═══ Records provided

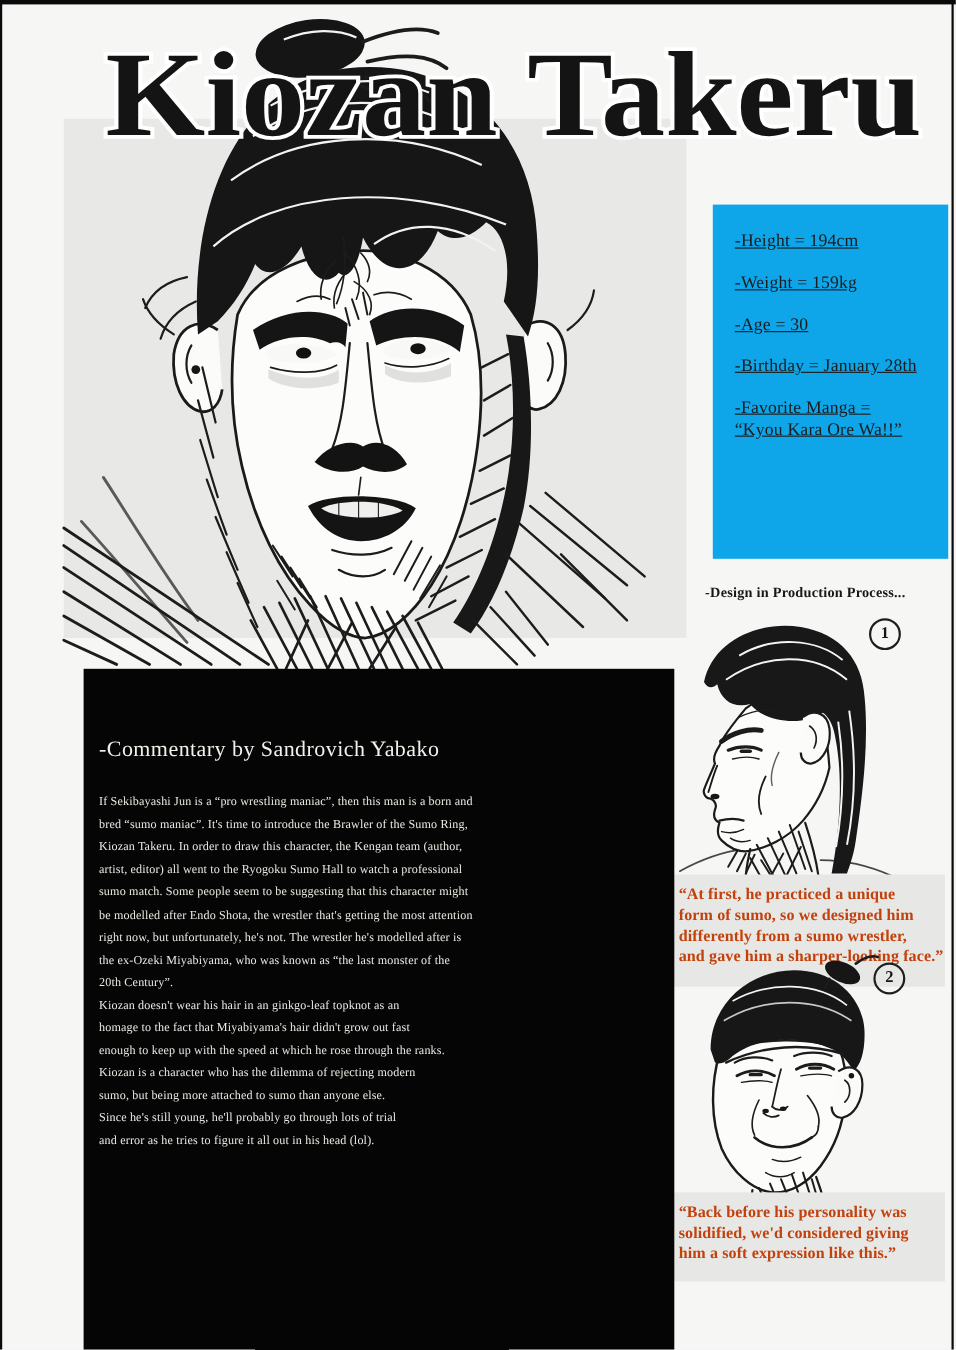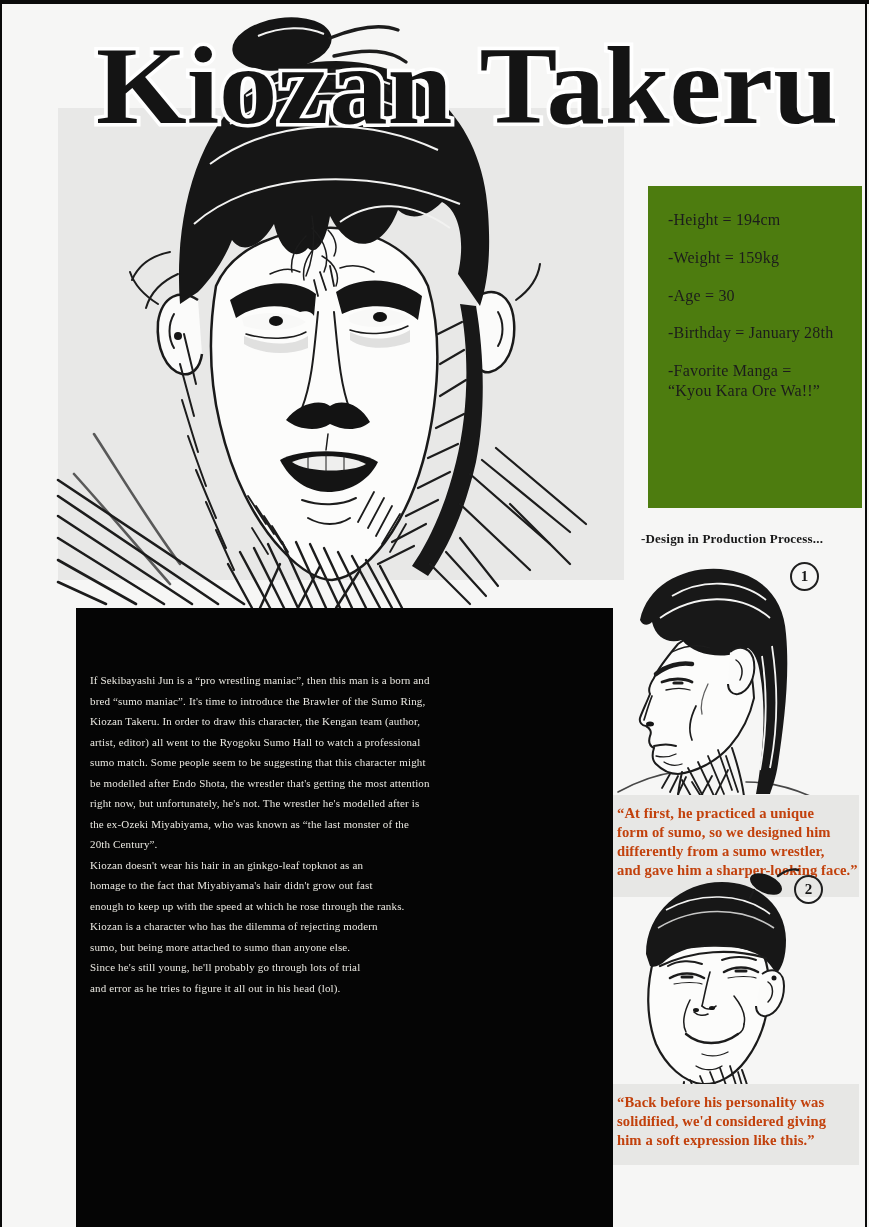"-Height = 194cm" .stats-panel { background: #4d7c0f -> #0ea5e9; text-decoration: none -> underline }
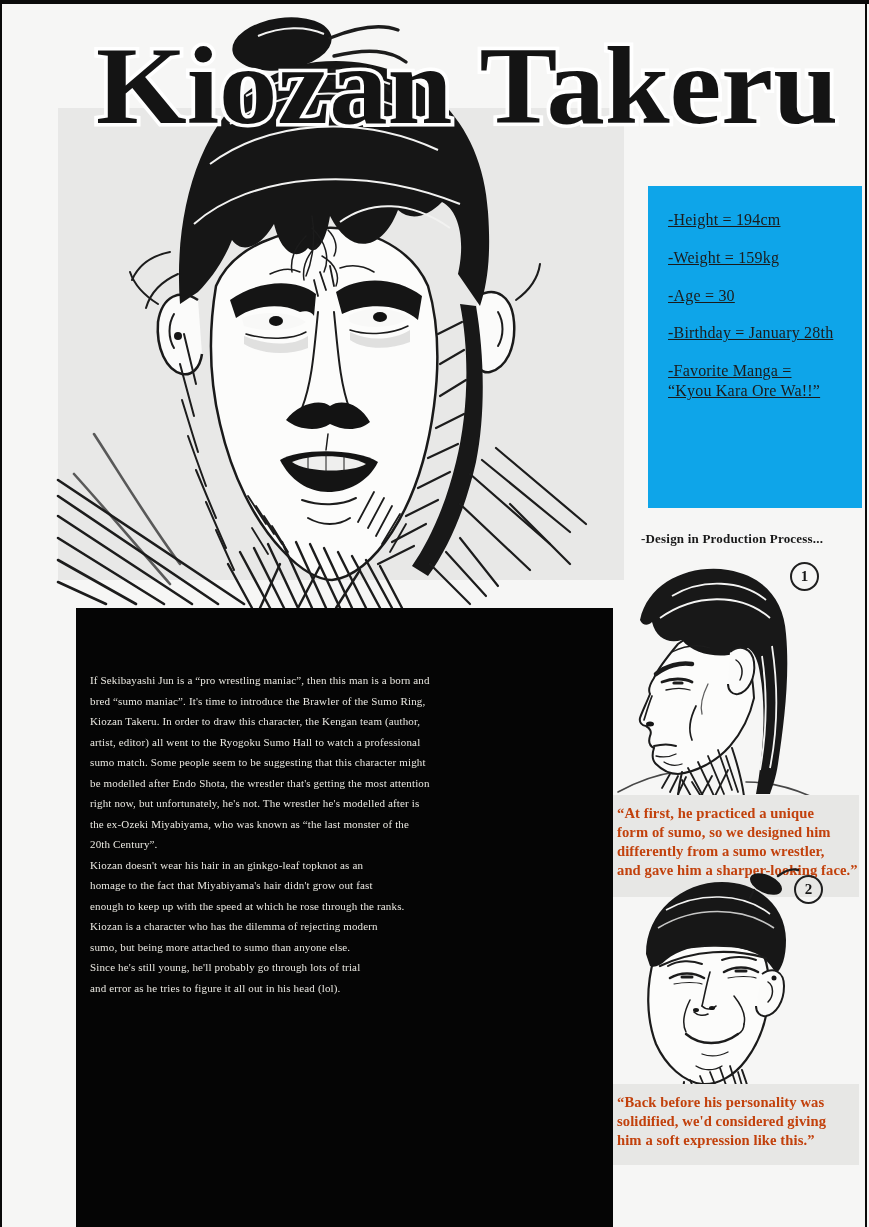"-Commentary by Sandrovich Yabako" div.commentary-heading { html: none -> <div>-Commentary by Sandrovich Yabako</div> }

══════
═══ Records provided

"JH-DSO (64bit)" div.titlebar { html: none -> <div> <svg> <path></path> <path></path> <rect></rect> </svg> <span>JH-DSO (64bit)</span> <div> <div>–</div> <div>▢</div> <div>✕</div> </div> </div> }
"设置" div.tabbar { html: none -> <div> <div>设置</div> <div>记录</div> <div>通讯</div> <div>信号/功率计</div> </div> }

══════
═══ Records provided

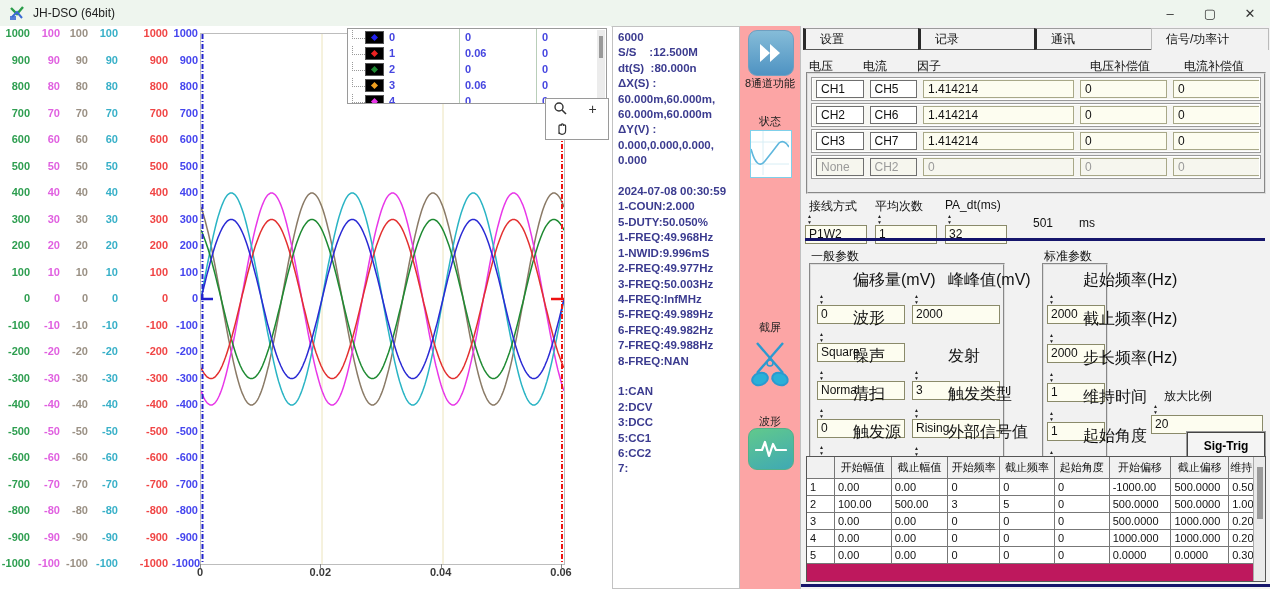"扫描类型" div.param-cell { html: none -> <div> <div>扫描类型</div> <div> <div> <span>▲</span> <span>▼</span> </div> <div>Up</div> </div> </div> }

══════

Repeat exactly, and only, the entries from the line with "background: #4d7c0f ->" through the line with "none -> <div>-Commentary". Pictures are skipped.

=== Solution to the problem ===
"-Height = 194cm" .stats-panel { background: #4d7c0f -> #0ea5e9; text-decoration: none -> underline }
"-Commentary by Sandrovich Yabako" div.commentary-heading { html: none -> <div>-Commentary by Sandrovich Yabako</div> }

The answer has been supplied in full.